A Yandex source code repository allegedly stolen by a former employee of the Russian technology company has been leaked as a Torrent on a popular hacking forum.
Yesterday, the leaker posted a magnet link that they claim are ‘Yandex git sources’ consisting of 44.7 GB of files stolen from the company in July 2022. These code repositories allegedly contain all of the company’s source code besides anti-spam rules.
Software engineer Arseniy Shestakov analyzed the leaked Yandex Git repository and said it contains technical data and code about the following products:
- Yandex search engine and indexing bot
- Yandex Maps
- Alice (AI assistant)
- Yandex Taxi
- Yandex Direct (ads service)
- Yandex Mail
- Yandex Disk (cloud storage service)
- Yandex Market
- Yandex Travel (travel booking platform)
- Yandex360 (workspaces service)
- Yandex Cloud
- Yandex Pay (payment processing service)
- Yandex Metrika (internet analytics)
Shestakov also shared a directory listing of the leaked files on GitHub for those who want to see what source code was stolen.
“There are at least some API keys, but they are likely only been used for testing deployment only,” said Shestakov about the leaked data.
In a statement to BleepingComputer, Yandex said their systems were not hacked, and a former employee leaked the source code repository.
“Yandex was not hacked. Our security service found code fragments from an internal repository in the public domain, but the content differs from the current version of the repository used in Yandex services.
A repository is a tool for storing and working with code. Code is used in this way internally by most companies.
Repositories are needed to work with code and are not intended for the storage of personal user data. We are conducting an internal investigation into the reasons for the release of source code fragments to the public, but we do not see any threat to user data or platform performance.” – Yandex.
Exposure to hackers
BleepingComputer also discussed the leak with Grigory Bakunov, a former senior systems administrator, deputy chief of development, and director of spreading technologies at Yandex. who is very familiar with the leaked code, having worked at the tech giant between 2002 and 2019.
Bakunov explained that the motive of the data leak was political, and the rogue Yandex employee responsible for the data leak had not tried to sell the code to competitors.
The former senior executive added that the leak does not contain any customer data, so it does not constitute a direct risk to the privacy or security of Yandex users, nor does it directly threaten to leak proprietary technology.
Yandex uses a monorepo structure called ‘Arcadia,’ but not all of the company’s services use it.

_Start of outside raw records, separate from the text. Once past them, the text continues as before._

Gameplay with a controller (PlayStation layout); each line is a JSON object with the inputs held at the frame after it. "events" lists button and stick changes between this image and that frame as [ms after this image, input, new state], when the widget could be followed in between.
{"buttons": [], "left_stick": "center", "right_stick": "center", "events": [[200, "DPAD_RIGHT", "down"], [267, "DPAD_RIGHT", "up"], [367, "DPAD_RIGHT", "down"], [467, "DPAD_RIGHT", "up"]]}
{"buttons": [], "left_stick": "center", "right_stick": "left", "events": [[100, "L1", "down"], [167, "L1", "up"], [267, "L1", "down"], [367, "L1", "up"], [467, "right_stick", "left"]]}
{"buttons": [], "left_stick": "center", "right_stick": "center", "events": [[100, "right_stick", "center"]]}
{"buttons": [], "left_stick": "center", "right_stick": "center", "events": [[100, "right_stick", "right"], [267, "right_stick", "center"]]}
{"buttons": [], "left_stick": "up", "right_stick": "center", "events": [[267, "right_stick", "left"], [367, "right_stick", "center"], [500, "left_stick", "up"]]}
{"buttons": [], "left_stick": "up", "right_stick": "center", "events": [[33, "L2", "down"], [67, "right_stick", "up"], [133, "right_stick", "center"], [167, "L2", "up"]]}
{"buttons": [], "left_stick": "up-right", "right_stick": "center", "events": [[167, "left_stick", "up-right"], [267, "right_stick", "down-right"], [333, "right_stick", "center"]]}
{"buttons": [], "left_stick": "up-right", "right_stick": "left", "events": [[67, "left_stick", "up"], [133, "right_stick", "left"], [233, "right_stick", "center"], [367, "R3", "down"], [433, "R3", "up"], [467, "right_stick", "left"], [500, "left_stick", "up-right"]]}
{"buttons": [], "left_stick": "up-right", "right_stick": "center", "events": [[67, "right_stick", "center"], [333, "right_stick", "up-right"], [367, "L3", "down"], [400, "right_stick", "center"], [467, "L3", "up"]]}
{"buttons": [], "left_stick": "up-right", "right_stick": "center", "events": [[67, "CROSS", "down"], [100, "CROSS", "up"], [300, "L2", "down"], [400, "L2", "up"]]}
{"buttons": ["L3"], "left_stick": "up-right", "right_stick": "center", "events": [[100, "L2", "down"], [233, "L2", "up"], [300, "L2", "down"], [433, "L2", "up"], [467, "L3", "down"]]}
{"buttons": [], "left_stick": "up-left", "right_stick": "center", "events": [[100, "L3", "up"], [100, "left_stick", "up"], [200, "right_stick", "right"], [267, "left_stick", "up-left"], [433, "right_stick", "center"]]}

Also, even just to build a service, you need a lot of internal tools and special knowledge, as standard building procedures do not apply.
The leaked repository contains only code; the other important part is data. Key parts, like model weights for neural networks, etc., are absent, so it’s almost useless.
Still, there are a lot of interesting files with names like “blacklist.txt” that could potentially expose working services.
However, Bakunov told BleepingComputer that the leaked code creates the potential for hackers to identify security gaps and create targeted exploits. Bakunov believes this is only a matter of time now.
The former executive also commented on Yandex’s response, saying that the leaked code may not be identical to the current code used in the firm’s working services but might be up to 90% similar.
Therefore, thoroughly examining the leaked code could yield possible weak points at Yandex for threat actors.